#### TASK REQUIREMENTS
Please find each line in the entries below that contains the string "fabric" and copy those lines out. Case matters.

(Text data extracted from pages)
┏━━

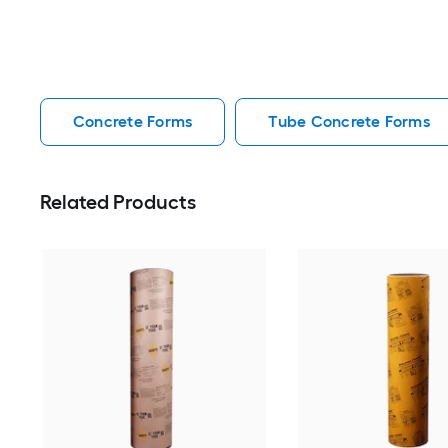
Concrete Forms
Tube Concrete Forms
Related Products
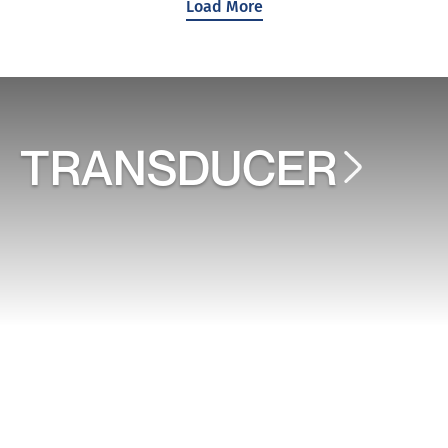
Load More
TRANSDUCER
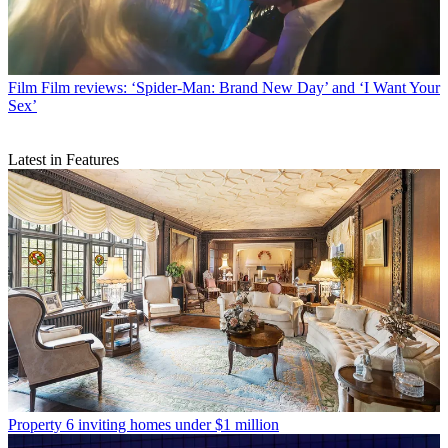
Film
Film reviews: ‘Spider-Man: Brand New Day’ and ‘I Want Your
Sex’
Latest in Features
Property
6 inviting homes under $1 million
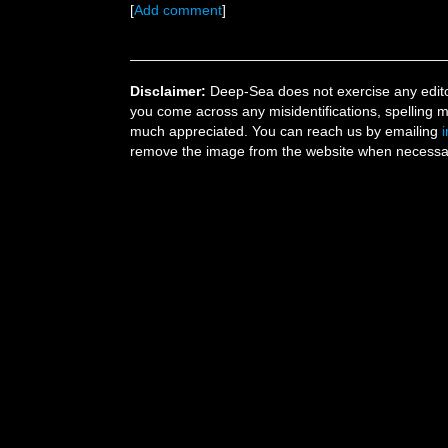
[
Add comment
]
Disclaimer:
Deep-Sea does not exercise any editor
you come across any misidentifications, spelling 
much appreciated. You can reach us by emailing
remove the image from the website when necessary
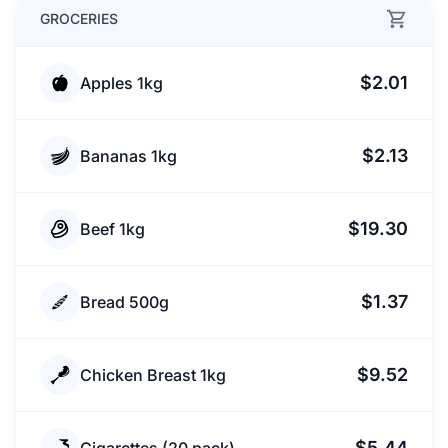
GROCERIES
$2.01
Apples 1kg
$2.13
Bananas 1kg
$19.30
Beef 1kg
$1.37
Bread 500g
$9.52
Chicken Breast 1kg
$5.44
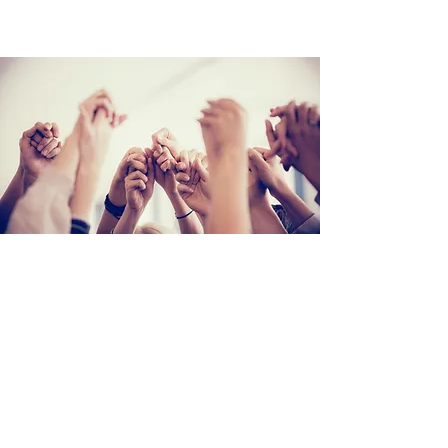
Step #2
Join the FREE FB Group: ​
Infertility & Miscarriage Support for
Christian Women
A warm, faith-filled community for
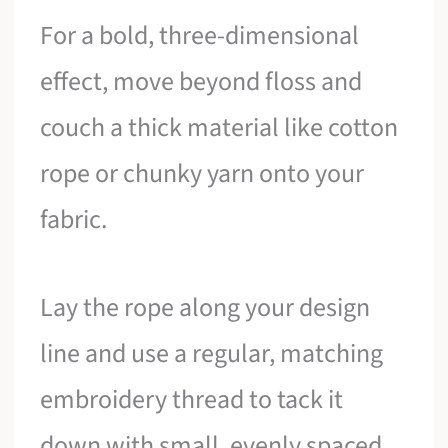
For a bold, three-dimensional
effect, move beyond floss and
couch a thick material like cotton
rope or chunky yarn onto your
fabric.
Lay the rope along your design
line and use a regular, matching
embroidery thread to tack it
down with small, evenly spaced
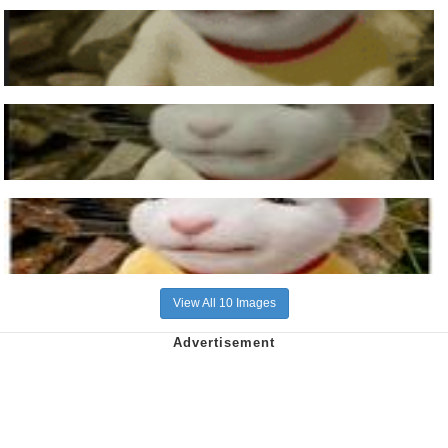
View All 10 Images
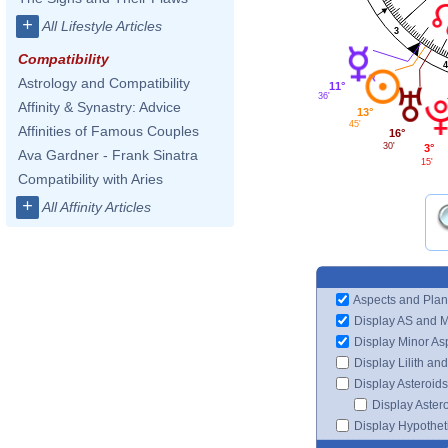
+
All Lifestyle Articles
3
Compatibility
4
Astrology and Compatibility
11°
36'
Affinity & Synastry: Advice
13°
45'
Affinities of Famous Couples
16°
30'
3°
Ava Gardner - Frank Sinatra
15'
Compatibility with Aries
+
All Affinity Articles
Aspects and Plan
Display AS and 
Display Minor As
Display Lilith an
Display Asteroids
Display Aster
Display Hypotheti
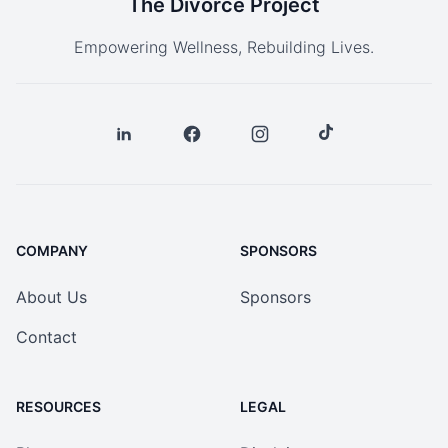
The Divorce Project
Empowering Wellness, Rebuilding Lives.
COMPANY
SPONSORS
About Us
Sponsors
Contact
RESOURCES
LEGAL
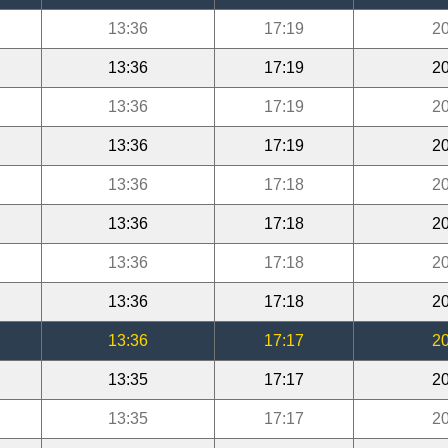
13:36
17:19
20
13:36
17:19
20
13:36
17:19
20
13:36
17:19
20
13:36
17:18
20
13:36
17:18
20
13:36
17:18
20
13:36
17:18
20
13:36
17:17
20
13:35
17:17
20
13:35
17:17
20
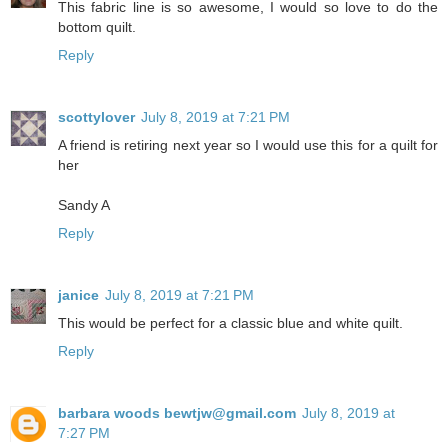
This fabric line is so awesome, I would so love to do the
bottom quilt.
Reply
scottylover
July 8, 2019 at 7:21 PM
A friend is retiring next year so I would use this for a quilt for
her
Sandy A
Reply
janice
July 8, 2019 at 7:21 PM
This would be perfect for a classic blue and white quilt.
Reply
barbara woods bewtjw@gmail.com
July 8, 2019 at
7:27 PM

┗━━
┏━━

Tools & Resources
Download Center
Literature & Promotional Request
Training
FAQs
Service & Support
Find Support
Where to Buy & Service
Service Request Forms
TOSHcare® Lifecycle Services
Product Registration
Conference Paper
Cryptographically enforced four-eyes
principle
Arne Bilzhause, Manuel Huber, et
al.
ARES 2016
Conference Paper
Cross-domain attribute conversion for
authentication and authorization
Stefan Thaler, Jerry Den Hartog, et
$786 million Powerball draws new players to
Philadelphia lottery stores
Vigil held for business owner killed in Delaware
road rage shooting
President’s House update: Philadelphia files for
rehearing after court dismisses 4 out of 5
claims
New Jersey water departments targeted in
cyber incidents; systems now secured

┗━━
┏━━

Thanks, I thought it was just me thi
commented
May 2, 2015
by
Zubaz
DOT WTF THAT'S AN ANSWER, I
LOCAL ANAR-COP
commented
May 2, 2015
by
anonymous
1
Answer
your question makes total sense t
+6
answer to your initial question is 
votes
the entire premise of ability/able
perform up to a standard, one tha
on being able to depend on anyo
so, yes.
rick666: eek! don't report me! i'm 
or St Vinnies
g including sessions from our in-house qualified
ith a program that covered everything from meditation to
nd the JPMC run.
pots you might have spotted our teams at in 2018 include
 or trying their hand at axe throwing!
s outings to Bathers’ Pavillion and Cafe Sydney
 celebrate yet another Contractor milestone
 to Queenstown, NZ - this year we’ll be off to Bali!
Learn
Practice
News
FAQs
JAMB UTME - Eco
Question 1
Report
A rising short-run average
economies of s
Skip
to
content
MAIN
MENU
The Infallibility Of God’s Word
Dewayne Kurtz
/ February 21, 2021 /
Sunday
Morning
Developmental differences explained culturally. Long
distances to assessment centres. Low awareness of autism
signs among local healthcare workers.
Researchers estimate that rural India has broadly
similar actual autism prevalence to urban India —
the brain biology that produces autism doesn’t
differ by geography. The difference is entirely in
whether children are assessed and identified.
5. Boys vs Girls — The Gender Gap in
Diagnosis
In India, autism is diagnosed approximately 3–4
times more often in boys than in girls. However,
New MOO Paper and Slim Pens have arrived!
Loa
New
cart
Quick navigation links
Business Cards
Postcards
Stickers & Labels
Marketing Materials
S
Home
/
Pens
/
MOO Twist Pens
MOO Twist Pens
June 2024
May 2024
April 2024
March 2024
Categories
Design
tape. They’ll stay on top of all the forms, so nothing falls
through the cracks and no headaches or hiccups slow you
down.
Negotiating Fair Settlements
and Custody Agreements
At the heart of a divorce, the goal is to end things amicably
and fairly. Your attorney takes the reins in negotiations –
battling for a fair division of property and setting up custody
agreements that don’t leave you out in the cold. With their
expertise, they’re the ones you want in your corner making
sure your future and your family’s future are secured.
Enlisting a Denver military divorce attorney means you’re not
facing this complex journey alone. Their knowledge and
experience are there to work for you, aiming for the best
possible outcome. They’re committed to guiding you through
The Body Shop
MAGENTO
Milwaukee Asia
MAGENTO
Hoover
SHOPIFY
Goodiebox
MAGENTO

┗━━

#### TASK RESULT
fabric.
This fabric line is so awesome, I would so love to do the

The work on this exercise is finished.